• **Work to complete**
Resume the account of Willy's drowning and his mother's graveside visit, writing on from its last sentence.

Africans can’t cremate their dead since relatives need to fight for the body

Circa 1993. Willy drowned. His drowning shocked many who knew him because it happened at the landing site when he, apparently, jumped into the water to wade ashore. So his mother travelled all the way from Nebbi to Jinja to ‘confirm’ that there had been no foul play.

And how would she ‘confirm’ this? She was no mortician, nor was she a pathologist. But then she could have been both and much more. In African medicine, practitioners went far and did things that can even scare Stephen King -- the American author of horror and supernatural fiction.

Willy was generous in many ways. He would spare the best catch of tilapia for us. It was my duty to ride a Hero bicycle from Kakira to the landing site called Musoli to pick up fish on weekends.

But when he died, my mother would not let me go to the funeral. She never allowed me into such gatherings. She said it was a ‘lisanga ya banganga’ (the meeting of the witches) -- as rumba legends Tabu Ley and Franco would call it. She said funerals attracted many people wearing ‘maseke ya meme’ (horn of sheep) and other fetishes on their bodies.

The fisherman from Nebbi was to be buried at a village near the landing site. Back then, travelling from Jinja to Nebbi took about three days. This made it hard to transport such victims of drowning whose bodies would be bloated.

So I missed the funeral but I heard of the experience “live from my mother.” Willy’s mother arrived and asked to be taken to the gravesite. Here, she spat on her chest, muttered some incantations and then she called out to her son.

The fainthearted fled for dear lives as the dead young man emerged from the grave in a spectre that was more real and “alive” than most of our MPs during the plenary.

• **Stored data entries**
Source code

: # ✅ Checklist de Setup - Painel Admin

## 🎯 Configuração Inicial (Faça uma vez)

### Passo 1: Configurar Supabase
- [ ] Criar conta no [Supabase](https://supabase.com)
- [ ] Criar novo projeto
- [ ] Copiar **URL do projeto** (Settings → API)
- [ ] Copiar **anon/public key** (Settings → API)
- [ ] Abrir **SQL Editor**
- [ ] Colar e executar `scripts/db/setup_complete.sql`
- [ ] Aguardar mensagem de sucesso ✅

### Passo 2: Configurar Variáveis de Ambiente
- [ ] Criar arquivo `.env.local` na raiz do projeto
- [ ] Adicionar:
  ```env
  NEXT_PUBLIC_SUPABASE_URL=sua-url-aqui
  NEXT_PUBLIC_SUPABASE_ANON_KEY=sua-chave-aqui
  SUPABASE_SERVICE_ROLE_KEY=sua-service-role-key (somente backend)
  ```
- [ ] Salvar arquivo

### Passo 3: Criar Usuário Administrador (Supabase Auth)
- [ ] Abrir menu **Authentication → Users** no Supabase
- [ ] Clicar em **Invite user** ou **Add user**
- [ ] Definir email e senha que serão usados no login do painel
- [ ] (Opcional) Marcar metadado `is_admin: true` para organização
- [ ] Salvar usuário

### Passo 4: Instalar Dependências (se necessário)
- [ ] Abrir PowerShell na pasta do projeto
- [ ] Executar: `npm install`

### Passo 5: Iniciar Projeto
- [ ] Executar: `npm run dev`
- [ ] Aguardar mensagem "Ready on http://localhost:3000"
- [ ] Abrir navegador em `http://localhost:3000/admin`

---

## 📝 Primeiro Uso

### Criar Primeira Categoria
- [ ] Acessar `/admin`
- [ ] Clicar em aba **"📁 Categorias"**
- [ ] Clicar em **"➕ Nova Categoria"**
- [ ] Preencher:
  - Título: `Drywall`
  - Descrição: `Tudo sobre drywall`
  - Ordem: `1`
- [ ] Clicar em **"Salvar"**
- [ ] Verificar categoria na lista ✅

• **Your response**
The old woman asked him if it was true that a famed swimmer like him had drowned. With tears rolling down his cheeks, he nodded his head. Asked if there had been no foul play, he nodded again.
Then the mother bid him farewell and asked him to take his eternal rest. The body returned into the grave.

And you are wondering why relatives were fighting for the late Bob Kasango’s body? In Africa, people will never visit you in hospital, jail or wherever when you’re battling to stay alive but lose that fight and they will fight for your body like it is the antidote to remove Museveni from power.

Besides keeping the dead for their spiritual bonding, what else do having graves in front of a home achieve? It’s true most people fear the sight of graves yet it is commonplace for homes to be dotted with the same.

Recently, I saw a home in Jinja City whose perimeter wall fencing was given a detour to avoid running it over a grave.

 I’m not sure of many things but the poor thing interred there must be very angry with the relatives who probably fought for the dead body back then. If he or she were to write poems, Stella Nyanzi’s rants would be nursery porridge just.

So here I was, with a friend, discussing this matter. Peter is his name. He strongly objected to my idea that Africans should be encouraged to cremate their dead.
“Man, how will cannibals survive when you go that route?” he asked. 

I ignored the joke but Peter wasn’t done. “Man, as Africans, we love disorganisation. Do you know how much value land loses when it has dilapidated graves on it? Why should we forego this Africanness in us by cremating when we can turn our homes or land into a mess with just one grave?”

At this point, I was getting irritated but I had to hold it all in as he added: “Whenever witchdoctors are arrested in Masaka, among the evidence is always human skull or femur, where will they get all the fetishes if we resort to cremation?”

Maybe Peter’s warped sense of humour holds. I can imagine Willy’s poor mother wouldn’t have had a way to ‘confirm’ her son had drowned had the body been cremated.